Suzume LLaMA-3 8B Multilingual ORPO Borda Half
Property | Value |
---|---|
Base Model | LLaMA-3 8B |
Training Method | ORPO (Optimized Ranked Preference Optimization) |
License | Non-commercial |
Languages | English, Chinese, French, German, Japanese, Russian |
What is suzume-llama-3-8B-multilingual-orpo-borda-half?
This model is an advanced multilingual variant of LLaMA-3 8B, fine-tuned using ORPO methodology on the Mitsu dataset. It specifically utilizes the top 50% most consistently ranked responses for training, achieving impressive performance across six languages. The model shows notable improvements over its base version and competes favorably with models like Starling-LM-7B-beta and GPT-3.5-turbo in multilingual capabilities.
Implementation Details
The model was trained using the Axolotl framework with specific optimizations including gradient checkpointing, 8-bit Adam optimizer, and cosine learning rate scheduling. Training utilized a sequence length of 8192 and employed flash attention for improved efficiency.

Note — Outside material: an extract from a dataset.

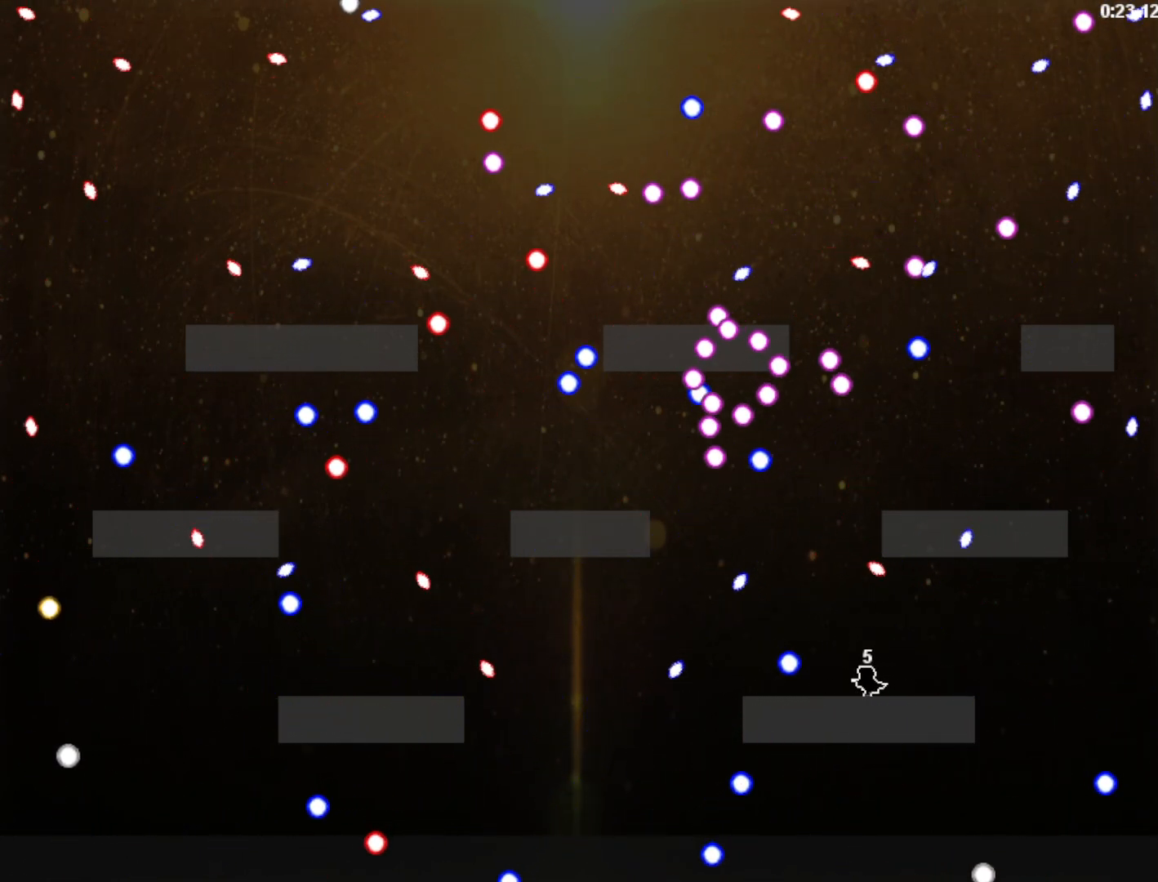
{"keys": ["shift"], "events": [[40, "left", "up"], [60, "shift", "down"], [160, "shift", "up"], [180, "left", "down"], [320, "left", "up"], [360, "right", "down"], [440, "shift", "down"], [500, "right", "up"]]}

- Learning rate: 8e-6 with cosine scheduling
- Gradient accumulation steps: 8
- Training epochs: 1
- Validation loss: 0.0935
- BF16 mixed precision training
Core Capabilities
- Strong multilingual performance with MT-Bench scores exceeding 7.5 in most languages
- Particularly impressive performance in Russian (8.94) and English (7.98)
- Balanced response generation across different linguistic contexts
- Efficient handling of context-heavy prompts
Frequently Asked Questions
Q: What makes this model unique?
The model's distinctive feature is its training approach using ORPO on carefully selected high-quality responses, specifically utilizing the 50% most consistently ranked responses from the Mitsu dataset. This selective training strategy has resulted in superior performance across multiple languages.
Q: What are the recommended use cases?
The model is particularly well-suited for multilingual applications requiring high-quality response generation. However, due to its non-commercial license (inherited from Command R/R+ training data), it's limited to research and non-commercial applications.